## Request
Below are the records; retype them exactly and omit each picture.
• • • • • • •
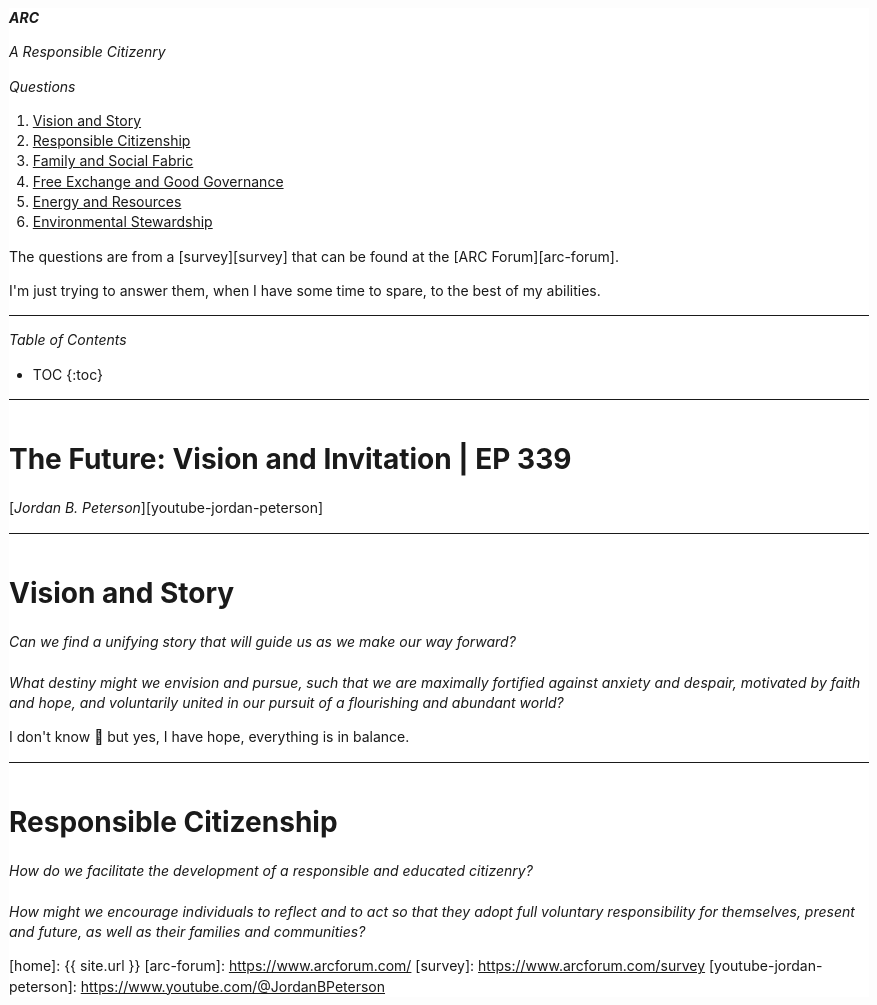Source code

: ___ARC___

_A Responsible Citizenry_

_Questions_

1. [Vision and Story](#vision-and-story)
2. [Responsible Citizenship](#responsible-citizenry)
3. [Family and Social Fabric](#family-and-social-fabric)
4. [Free Exchange and Good Governance](#free-exchange-and-governance)
5. [Energy and Resources](#energy-and-resources) 
6. [Environmental Stewardship](#environmental-stewardship) 

The questions are from a [survey][survey] that can be found at the [ARC Forum][arc-forum].

I'm just trying to answer them, when I have some time to spare, to the best of my abilities.

---

_Table of Contents_

* TOC
{:toc}

---

# The Future: Vision and Invitation | EP 339

[_Jordan B. Peterson_][youtube-jordan-peterson]

<div class="yt">
    <iframe width="908" height="511" src="https://www.youtube.com/embed/EZo2H2hlJzI"
            title="The Future: Vision and Invitation | EP 339" frameborder="0" allow="accelerometer; autoplay; clipboard-write; encrypted-media; gyroscope; picture-in-picture; web-share" allowfullscreen></iframe>
</div>

---

# Vision and Story

_Can we find a unifying story that will guide us as we make our way forward?<br><br>What destiny might we envision and pursue, such that we are maximally fortified against anxiety and despair, motivated by faith and hope, and voluntarily united in our pursuit of a flourishing and abundant world?_

I don't know 🙏 but yes, I have hope, everything is in balance.

---

# Responsible Citizenship

_How do we facilitate the development of a responsible and educated citizenry?<br><br>How might we encourage individuals to reflect and to act so that they adopt full voluntary responsibility for themselves, present and future, as well as their families and communities?_


[home]: {{ site.url }}
[arc-forum]: https://www.arcforum.com/
[survey]: https://www.arcforum.com/survey
[youtube-jordan-peterson]: https://www.youtube.com/@JordanBPeterson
• • • • • • •
## Response below
Source code

: ___ARC___

_A Responsible Citizenry_

_Questions_

1. [Vision and Story](#vision-and-story)
2. [Responsible Citizenship](#responsible-citizenry)
3. [Family and Social Fabric](#family-and-social-fabric)
4. [Free Exchange and Good Governance](#free-exchange-and-governance)
5. [Energy and Resources](#energy-and-resources) 
6. [Environmental Stewardship](#environmental-stewardship) 

The questions are from a [survey][survey] that can be found at the [ARC Forum][arc-forum].

I'm just trying to answer them, when I have some time to spare, to the best of my abilities.

---

_Table of Contents_

* TOC
{:toc}

---

# The Future: Vision and Invitation | EP 339

[_Jordan B. Peterson_][youtube-jordan-peterson]

<div class="yt">
    <iframe width="908" height="511" src="https://www.youtube.com/embed/EZo2H2hlJzI"
            title="The Future: Vision and Invitation | EP 339" frameborder="0" allow="accelerometer; autoplay; clipboard-write; encrypted-media; gyroscope; picture-in-picture; web-share" allowfullscreen></iframe>
</div>

---

# Vision and Story

_Can we find a unifying story that will guide us as we make our way forward?<br><br>What destiny might we envision and pursue, such that we are maximally fortified against anxiety and despair, motivated by faith and hope, and voluntarily united in our pursuit of a flourishing and abundant world?_

I don't know 🙏 but yes, I have hope, everything is in balance.

---

# Responsible Citizenship

_How do we facilitate the development of a responsible and educated citizenry?<br><br>How might we encourage individuals to reflect and to act so that they adopt full voluntary responsibility for themselves, present and future, as well as their families and communities?_


[home]: {{ site.url }}
[arc-forum]: https://www.arcforum.com/
[survey]: https://www.arcforum.com/survey
[youtube-jordan-peterson]: https://www.youtube.com/@JordanBPeterson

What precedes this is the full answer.